Besides technical training, awareness and preparatory training is also necessary for personnel using, guarding, and operating the security infrastructures to learn how to spot breaches, potential violations, and detect tell-tale signs so that these breaches in information systems can be reported earlier as well. It takes a combination of both human operators and artificial intelligence software to operate effective defenses against hackers.

Of course, there are also calls to guard the ethical use of artificial intelligence as the cyber defender is a double-edged sword and can also be used to attack states. Detractors are also worried that, given that artificial intelligence algorithms can learn and operate on their own, they may be unpredictable and lead to unpredictable consequences.

Another potential danger may be that rival artificial intelligence systems or algorithms may make decisions or carry out operations that can result in unintended consequences when they come into conflict with each other. Because these decisions are made in moments too fast for humans to spot or predict, humans are unable to detect something amiss or, if and when they do, it is too late for any corrective action.

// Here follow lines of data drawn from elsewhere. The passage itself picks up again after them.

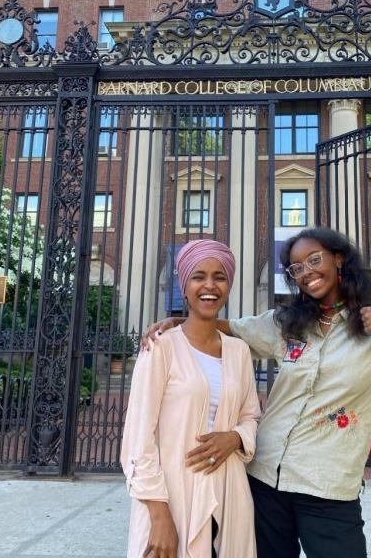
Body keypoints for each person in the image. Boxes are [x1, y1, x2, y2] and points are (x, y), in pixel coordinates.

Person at [142, 227, 371, 558]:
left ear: (338, 259)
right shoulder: (285, 324)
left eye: (314, 259)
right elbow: (228, 326)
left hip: (327, 486)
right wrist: (177, 322)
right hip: (264, 481)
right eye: (297, 267)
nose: (307, 272)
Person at [122, 239, 260, 558]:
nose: (209, 285)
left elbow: (251, 416)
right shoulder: (161, 348)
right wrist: (159, 515)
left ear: (229, 285)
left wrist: (236, 438)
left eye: (219, 277)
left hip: (229, 494)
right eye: (199, 276)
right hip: (173, 496)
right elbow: (138, 439)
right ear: (184, 286)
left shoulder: (238, 352)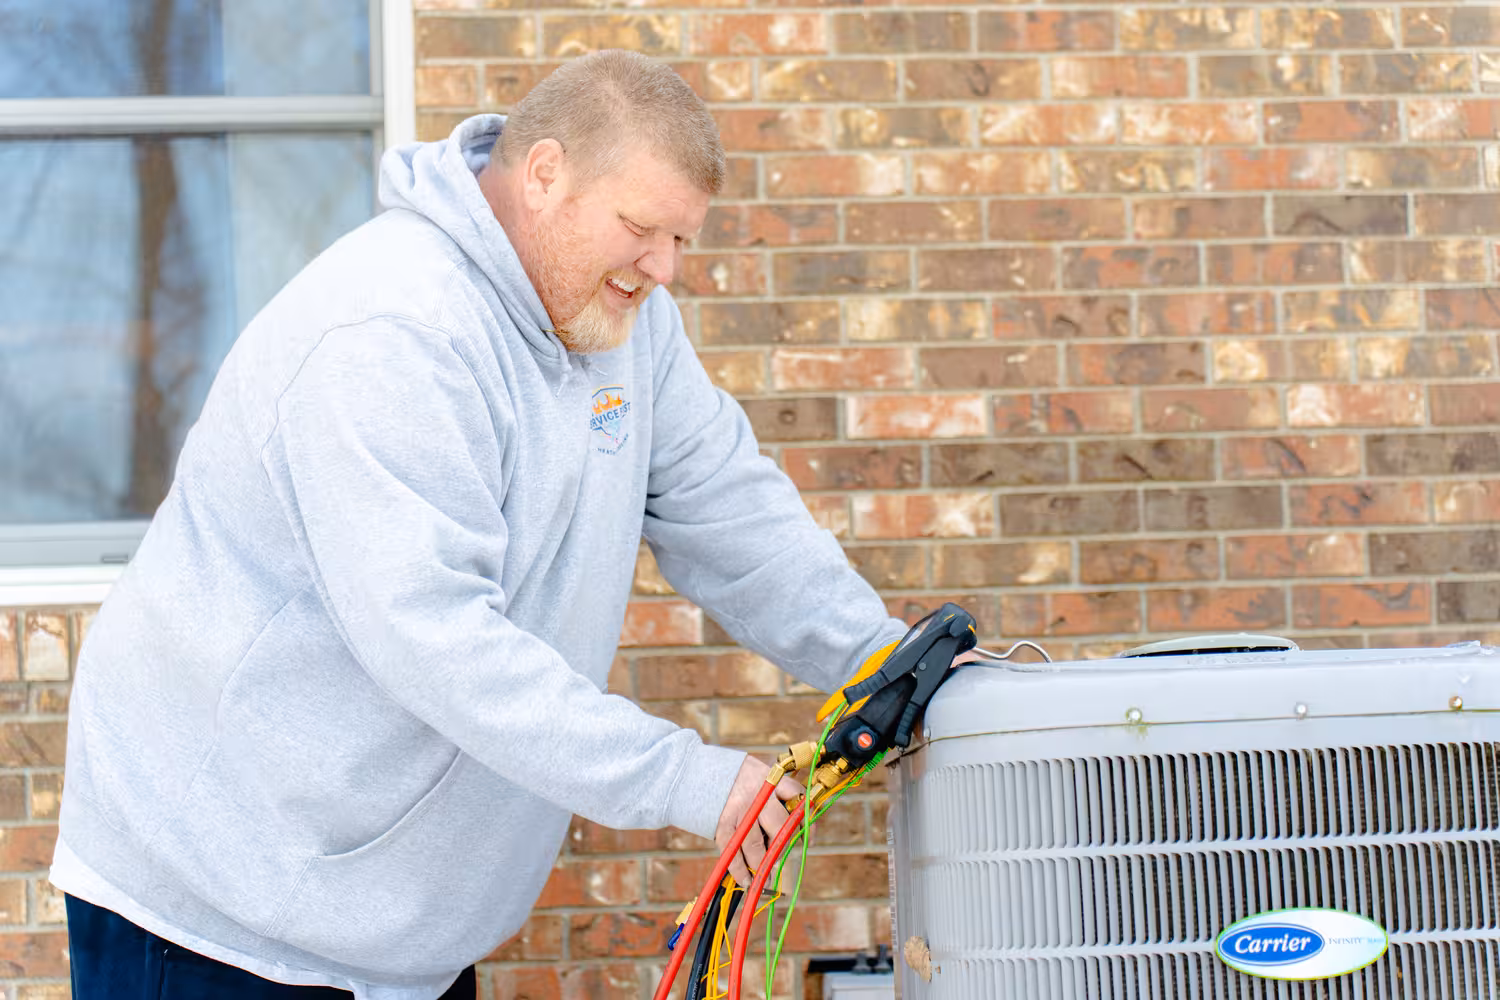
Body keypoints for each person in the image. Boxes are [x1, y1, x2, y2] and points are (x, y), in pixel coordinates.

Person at [52, 50, 916, 999]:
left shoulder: (621, 318)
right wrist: (687, 782)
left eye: (680, 239)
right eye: (640, 229)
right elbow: (435, 637)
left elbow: (726, 502)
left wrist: (882, 666)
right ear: (544, 175)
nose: (663, 269)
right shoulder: (394, 332)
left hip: (402, 930)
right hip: (224, 904)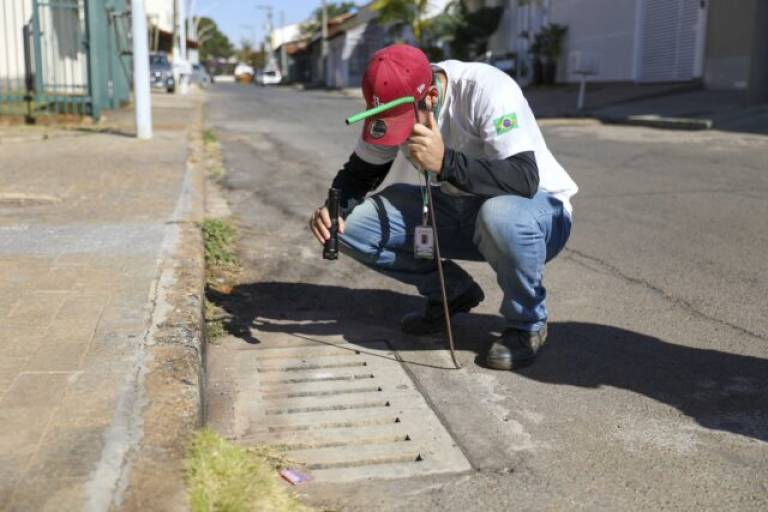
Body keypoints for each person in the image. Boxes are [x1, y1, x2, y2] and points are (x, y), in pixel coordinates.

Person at [309, 44, 578, 370]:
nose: (400, 132)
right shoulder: (386, 106)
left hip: (536, 214)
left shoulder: (485, 88)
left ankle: (527, 323)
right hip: (456, 209)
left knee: (500, 215)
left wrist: (446, 162)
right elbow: (360, 172)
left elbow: (524, 178)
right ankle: (452, 292)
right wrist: (334, 209)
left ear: (432, 97)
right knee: (350, 227)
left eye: (404, 122)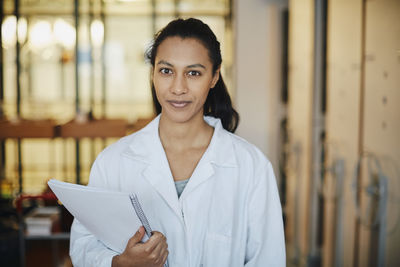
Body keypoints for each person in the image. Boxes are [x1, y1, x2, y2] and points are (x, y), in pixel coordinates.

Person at [70, 18, 285, 267]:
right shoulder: (113, 162)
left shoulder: (251, 166)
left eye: (193, 73)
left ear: (214, 76)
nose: (178, 88)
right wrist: (119, 263)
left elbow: (268, 260)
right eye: (166, 71)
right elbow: (84, 246)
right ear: (152, 73)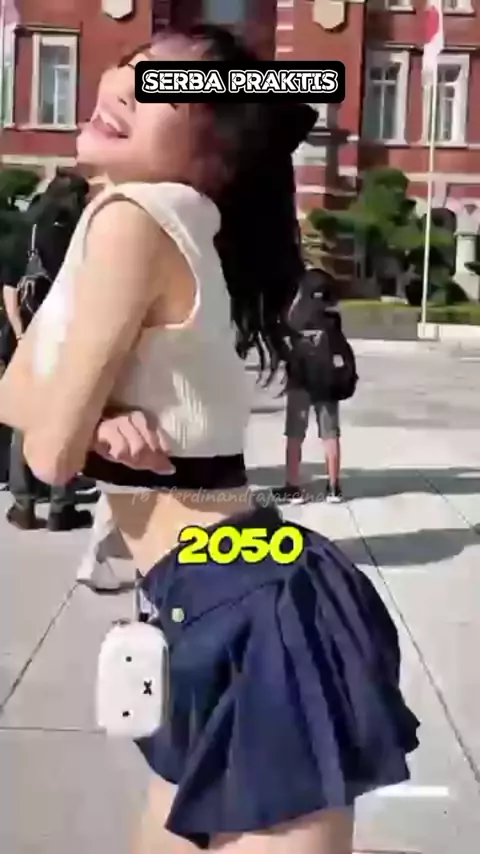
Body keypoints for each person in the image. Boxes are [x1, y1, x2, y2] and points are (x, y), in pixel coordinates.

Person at [0, 25, 418, 854]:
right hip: (216, 598)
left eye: (167, 92)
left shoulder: (134, 219)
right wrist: (93, 419)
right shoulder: (134, 219)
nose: (125, 87)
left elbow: (46, 455)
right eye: (133, 69)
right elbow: (17, 392)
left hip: (250, 614)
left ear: (214, 159)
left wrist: (79, 426)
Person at [3, 176, 95, 530]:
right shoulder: (83, 236)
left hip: (28, 338)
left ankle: (24, 505)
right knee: (65, 417)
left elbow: (10, 289)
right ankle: (61, 506)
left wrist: (20, 333)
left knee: (24, 419)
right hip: (68, 338)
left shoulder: (26, 232)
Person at [273, 267, 347, 505]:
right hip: (327, 382)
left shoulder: (293, 317)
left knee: (295, 435)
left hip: (300, 380)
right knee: (330, 434)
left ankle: (293, 488)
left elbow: (281, 341)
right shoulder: (332, 319)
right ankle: (334, 488)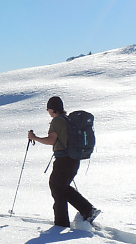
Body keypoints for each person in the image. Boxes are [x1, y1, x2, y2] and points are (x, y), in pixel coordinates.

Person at [28, 96, 101, 228]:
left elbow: (51, 140)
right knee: (61, 188)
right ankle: (87, 210)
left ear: (53, 109)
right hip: (74, 160)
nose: (48, 112)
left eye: (49, 109)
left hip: (63, 160)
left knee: (57, 187)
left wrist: (34, 138)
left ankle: (63, 223)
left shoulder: (57, 121)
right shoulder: (68, 120)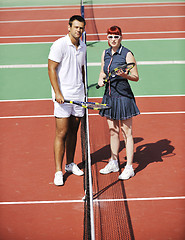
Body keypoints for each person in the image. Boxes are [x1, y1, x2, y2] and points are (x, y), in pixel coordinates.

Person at [48, 15, 86, 186]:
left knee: (73, 131)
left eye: (81, 28)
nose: (79, 30)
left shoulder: (83, 46)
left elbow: (81, 70)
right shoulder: (59, 45)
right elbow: (51, 68)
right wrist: (57, 92)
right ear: (69, 27)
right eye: (76, 27)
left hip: (78, 96)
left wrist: (84, 91)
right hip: (63, 97)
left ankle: (70, 164)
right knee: (61, 133)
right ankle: (58, 171)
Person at [98, 26, 140, 180]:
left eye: (116, 37)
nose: (113, 40)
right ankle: (114, 161)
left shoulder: (127, 54)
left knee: (126, 132)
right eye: (110, 37)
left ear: (121, 38)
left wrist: (124, 75)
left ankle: (129, 167)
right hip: (109, 96)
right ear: (107, 39)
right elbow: (103, 71)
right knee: (113, 131)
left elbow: (135, 76)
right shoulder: (105, 53)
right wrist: (101, 79)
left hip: (123, 97)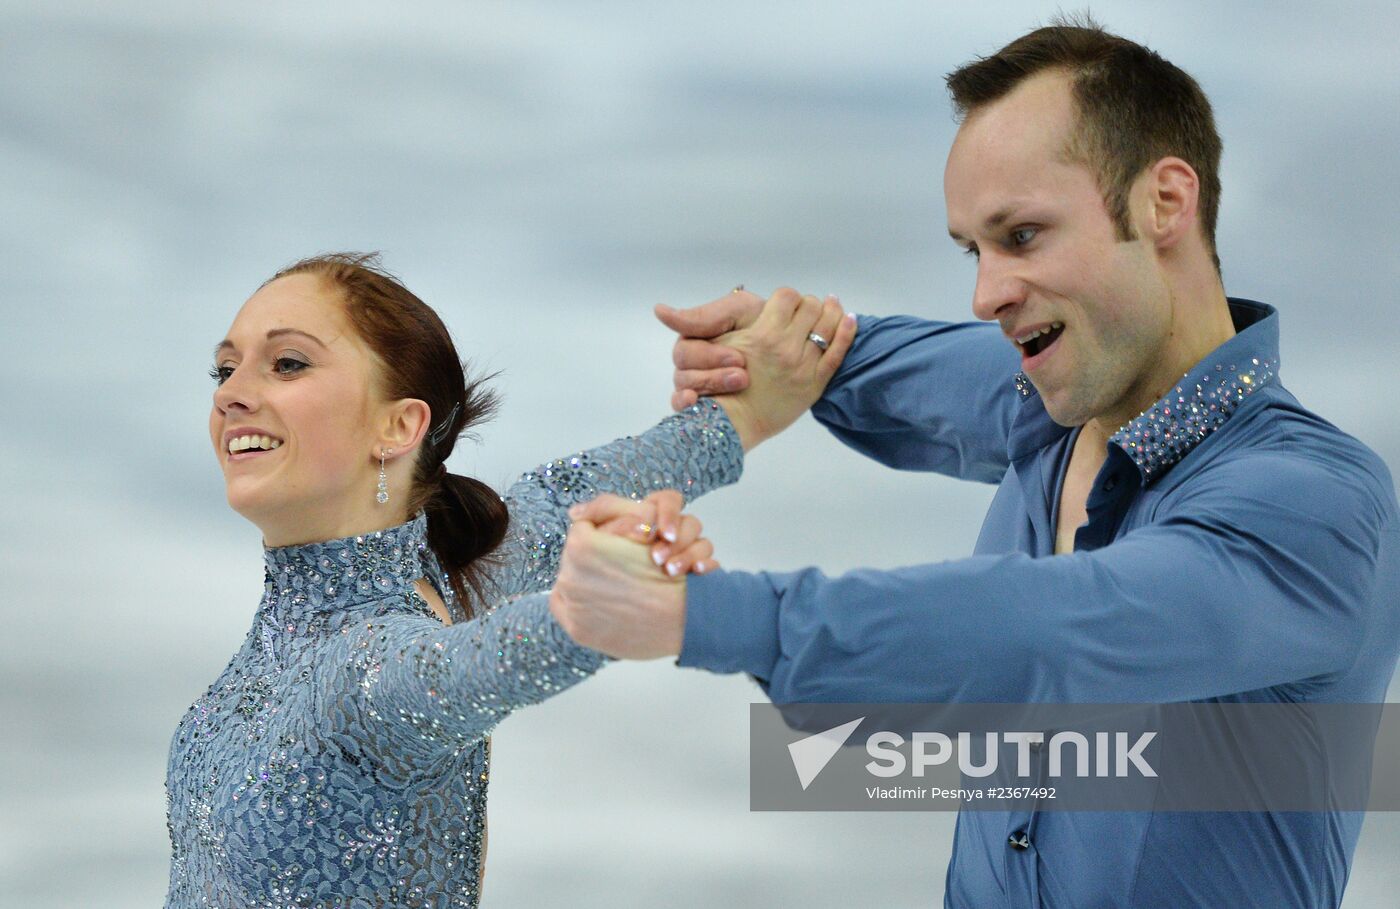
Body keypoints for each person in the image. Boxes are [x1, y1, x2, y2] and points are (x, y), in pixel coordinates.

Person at [549, 19, 1400, 908]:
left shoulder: (1318, 507)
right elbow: (880, 369)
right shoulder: (1058, 395)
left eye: (1023, 236)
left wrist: (706, 615)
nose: (986, 292)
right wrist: (767, 350)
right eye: (974, 249)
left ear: (1164, 203)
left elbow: (1048, 633)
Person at [165, 251, 815, 908]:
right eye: (225, 368)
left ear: (399, 426)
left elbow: (483, 661)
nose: (230, 393)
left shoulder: (370, 668)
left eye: (287, 363)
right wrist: (748, 405)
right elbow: (571, 492)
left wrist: (594, 611)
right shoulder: (452, 563)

Currently, in many countries, it is also not known clearly and unambiguously which state department has the responsibility to oversee the ethical use of artificial intelligence software or the department that is responsible for destroying the application or software if it goes haywire or if it is not needed anymore. Some detractors even argue that, if the consequences are unpredictable and if there are no safety backups in place, artificial intelligence should not be created in the first place.